19. The method as claimed in claim 17 , wherein “B-frame macro block type characteristic in a dissolve/fade sequence” is that the sum of the number of forward prediction macro blocks and the number of backward prediction macro blocks in corresponding B-frame is not equal to 0 and a larger value between forward prediction rate and backward prediction rate is larger than a threshold.

20. The method as claimed in claim 17 , wherein a function representing the spatial distribution inputs the number of connected components of a specific type macro block and the number of specific type macro blocks in an image, and it is decided by a value obtained by dividing the inputted number of connected components by the inputted number of the specific type macro blocks in the image.

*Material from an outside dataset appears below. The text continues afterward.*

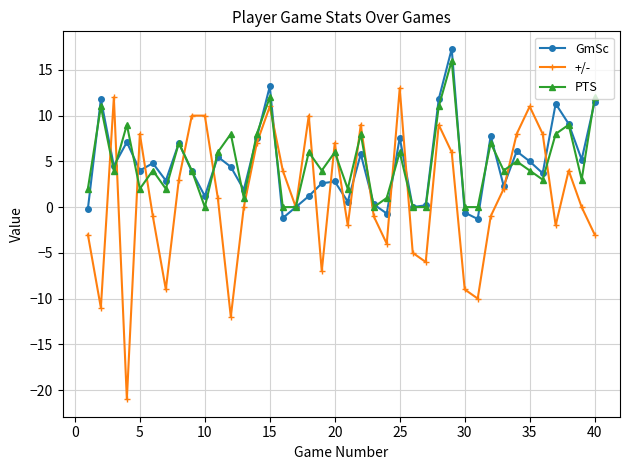

What is the minimum value for GmSc?

-1.3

21. The method as claimed in claim 9 , wherein “B-frame macro block type characteristic in a dissolve/fade sequence” is that one of the number of forward prediction macro blocks and the number of backward prediction macro blocks in corresponding B-frames is 0 or both are not equal to 0, and the forward prediction macro blocks and backward prediction macro blocks are globally scattered in the spatial domain.

22. The method as claimed in claim 21 , wherein a function that induces the forward prediction macro blocks and backward prediction macro blocks to be globally scattered in the spatial domain is a spatial distribution measurement function for judging that macro blocks of two types are globally scattered in the image of an image type macro block, the function having a higher value as the macro blocks of two types are more globally scattered, and it is judged that corresponding B-frame satisfies “B-frame macro block type characteristic in a dissolve/fade sequence” when the result of the function exceeds a threshold for the spatial distribution of the macro blocks.

23. The method as claimed in claim 21 , wherein the spatial distribution measurement function selects a type in smaller numbers among the forward macro blocks and backward macro blocks to use it as an input, or selects a type in larger numbers among them to use it as an input.

24. An apparatus for detecting dissolve/fade in an MPEG-compressed video environment, comprising: means for detecting a candidate sequence that contains a dissolve/fade editing effect according to shot transition detection in a video sequence; means for finding whether a spatio-temporal macro block type distribution that characteristically appears in a dissolve/fade sequence arises in the dissolve/fade candidate sequence; means for comparing a duration of the found spatio-temporal macro block type distribution with a predetermined critical value when the found spatio-temporal macro block type distribution in the dissolve/fade sequence appears in the dissolve/fade candidate sequence; and means for judging that the candidate sequence includes the dissolve/fade sequence when the duration is greater than the critical value, wherein the means for judging that the candidate sequence includes the dissolve/fade sequence comprises, means for detecting sequences of B-frames that simultaneously use bi-directional prediction in a compression domain whose macro block type distribution satisfies “B-frame macro block type characteristic in a dissolve/fade sequence” among the B-frames in the dissolve/fade candidate sequence; and means for determining whether a duration of the detected sequences of B-frames is greater than the critical value.